## What you have to do
The entries that follow must be given again exactly, with the pictures excluded.
** Provided records follows **
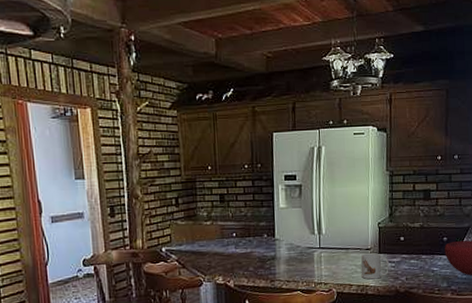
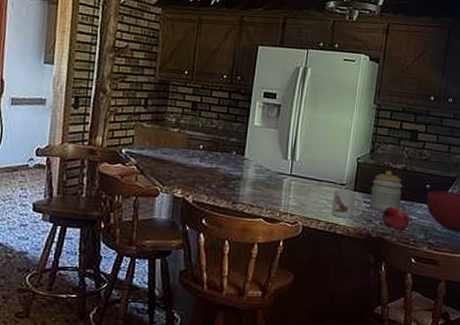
jar: none [394,229,423,268] -> present [369,170,403,212]
fruit: none [407,262,433,282] -> present [381,206,410,231]

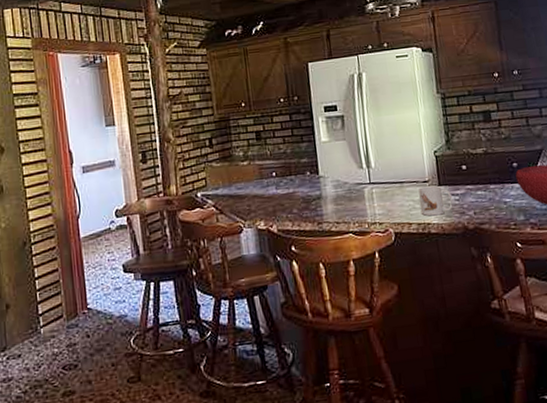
jar: present [369,170,403,212] -> none [455,156,492,201]
fruit: present [381,206,410,231] -> none [474,193,505,217]

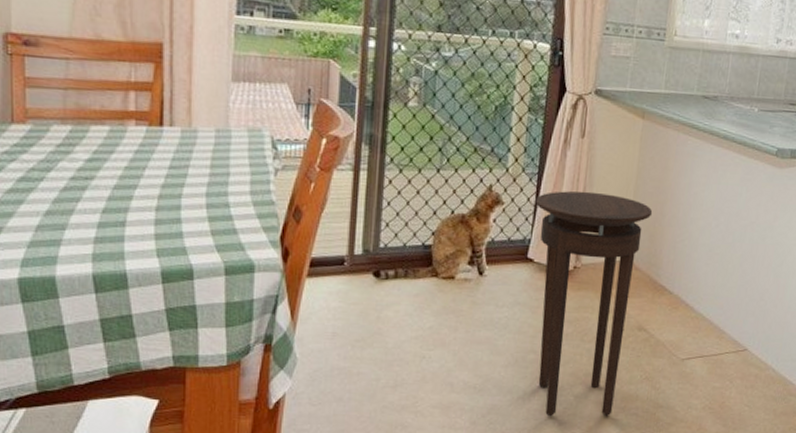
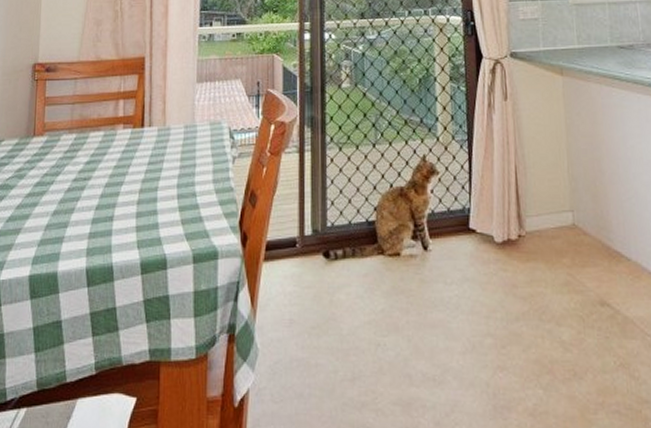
stool: present [535,191,653,417] -> none [469,153,591,416]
** End of Provided records **
## Solved problem
jar: none [394,229,423,268] -> present [369,170,403,212]
fruit: none [407,262,433,282] -> present [381,206,410,231]

jar: present [369,170,403,212] -> none [455,156,492,201]
fruit: present [381,206,410,231] -> none [474,193,505,217]

stool: present [535,191,653,417] -> none [469,153,591,416]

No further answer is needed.